___ Data for this exercise

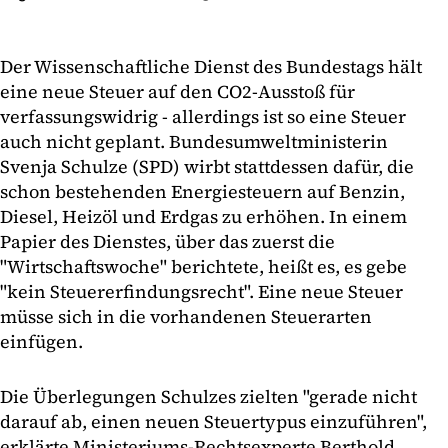
Der Wissenschaftliche Dienst des Bundestags hält
eine neue Steuer auf den CO2-Ausstoß für
verfassungswidrig - allerdings ist so eine Steuer
auch nicht geplant. Bundesumweltministerin
Svenja Schulze (SPD) wirbt stattdessen dafür, die
schon bestehenden Energiesteuern auf Benzin,
Diesel, Heizöl und Erdgas zu erhöhen. In einem
Papier des Dienstes, über das zuerst die
"Wirtschaftswoche" berichtete, heißt es, es gebe
"kein Steuererfindungsrecht". Eine neue Steuer
müsse sich in die vorhandenen Steuerarten
einfügen.
Die Überlegungen Schulzes zielten "gerade nicht
darauf ab, einen neuen Steuertypus einzuführen",
erklärte Ministeriums-Rechtsexperte Berthold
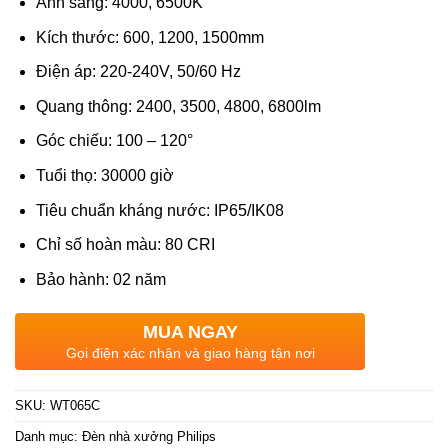
Ánh sáng: 4000, 6500K
Kích thước: 600, 1200, 1500mm
Điện áp: 220-240V, 50/60 Hz
Quang thông: 2400, 3500, 4800, 6800lm
Góc chiếu: 100 – 120°
Tuổi thọ: 30000 giờ
Tiêu chuẩn kháng nước: IP65/IK08
Chỉ số hoàn màu: 80 CRI
Bảo hành: 02 năm
MUA NGAY
Gọi điện xác nhận và giao hàng tận nơi
SKU:
WT065C
Danh mục:
Đèn nhà xưởng Philips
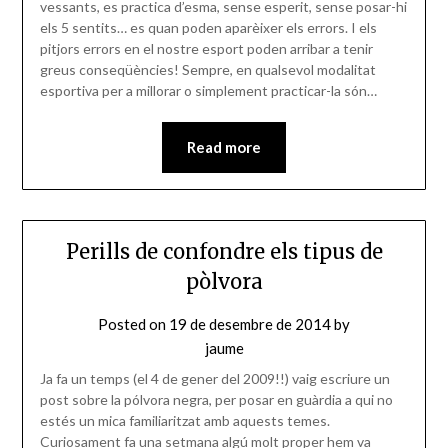
vessants, es practica d’esma, sense esperit, sense posar-hi
els 5 sentits… es quan poden aparèixer els errors. I els
pitjors errors en el nostre esport poden arribar a tenir
greus conseqüències! Sempre, en qualsevol modalitat
esportiva per a millorar o simplement practicar-la són…
Read more
Perills de confondre els tipus de
pòlvora
Posted on
19 de desembre de 2014
by
jaume
Ja fa un temps (el 4 de gener del 2009!!) vaig escriure un
post sobre la pólvora negra, per posar en guàrdia a qui no
estés un mica familiaritzat amb aquests temes.
Curiosament fa una setmana algú molt proper hem va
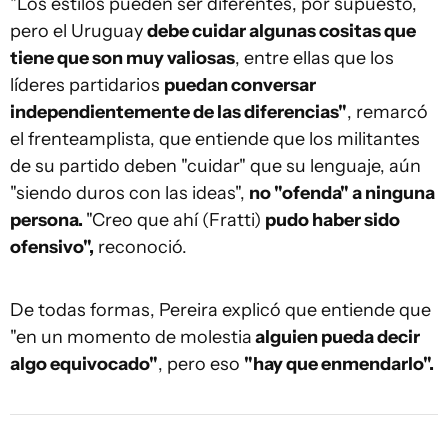
"Los estilos pueden ser diferentes, por supuesto,
pero el Uruguay
debe cuidar algunas cositas que
tiene que son muy valiosas
, entre ellas que los
líderes partidarios
puedan conversar
independientemente de las diferencias"
, remarcó
el frenteamplista, que entiende que los militantes
de su partido deben "cuidar" que su lenguaje, aún
"siendo duros con las ideas",
no "ofenda" a ninguna
persona.
"Creo que ahí (Fratti)
pudo haber sido
ofensivo",
reconoció.
De todas formas, Pereira explicó que entiende que
"en un momento de molestia
alguien pueda decir
algo equivocado"
, pero eso
"hay que enmendarlo".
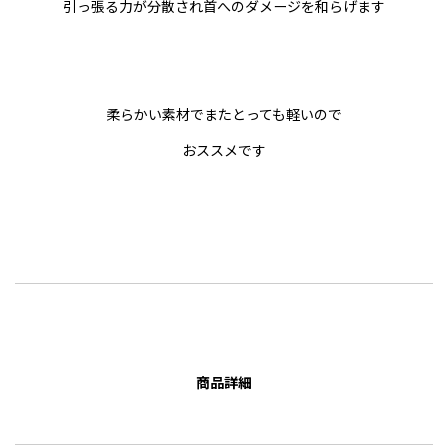
引っ張る力が分散され首へのダメージを和らげます
柔らかい素材でまたとっても軽いので
おススメです
商品詳細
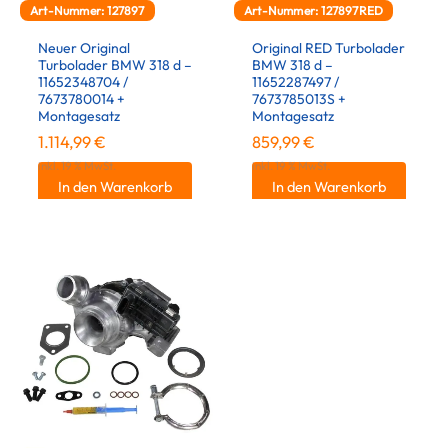
Art-Nummer: 127897
Art-Nummer: 127897RED
Neuer Original
Original RED Turbolader
Turbolader BMW 318 d –
BMW 318 d –
11652348704 /
11652287497 /
7673780014 +
7673785013S +
Montagesatz
Montagesatz
1.114,99
€
859,99
€
inkl. 19 % MwSt.
inkl. 19 % MwSt.
In den Warenkorb
In den Warenkorb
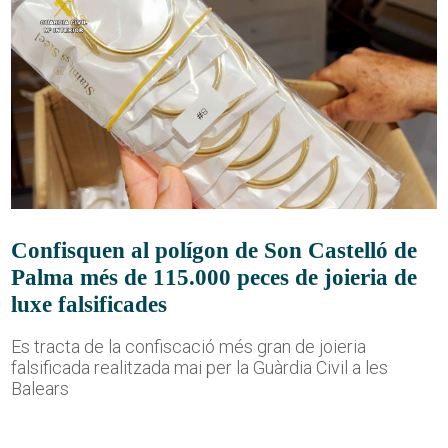
Confisquen al polígon de Son Castelló de
Palma més de 115.000 peces de joieria de
luxe falsificades
Es tracta de la confiscació més gran de joieria
falsificada realitzada mai per la Guàrdia Civil a les
Balears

______

What is needed is a copy of every line above in which "poden" appears.

els 5 sentits… es quan poden aparèixer els errors. I els
pitjors errors en el nostre esport poden arribar a tenir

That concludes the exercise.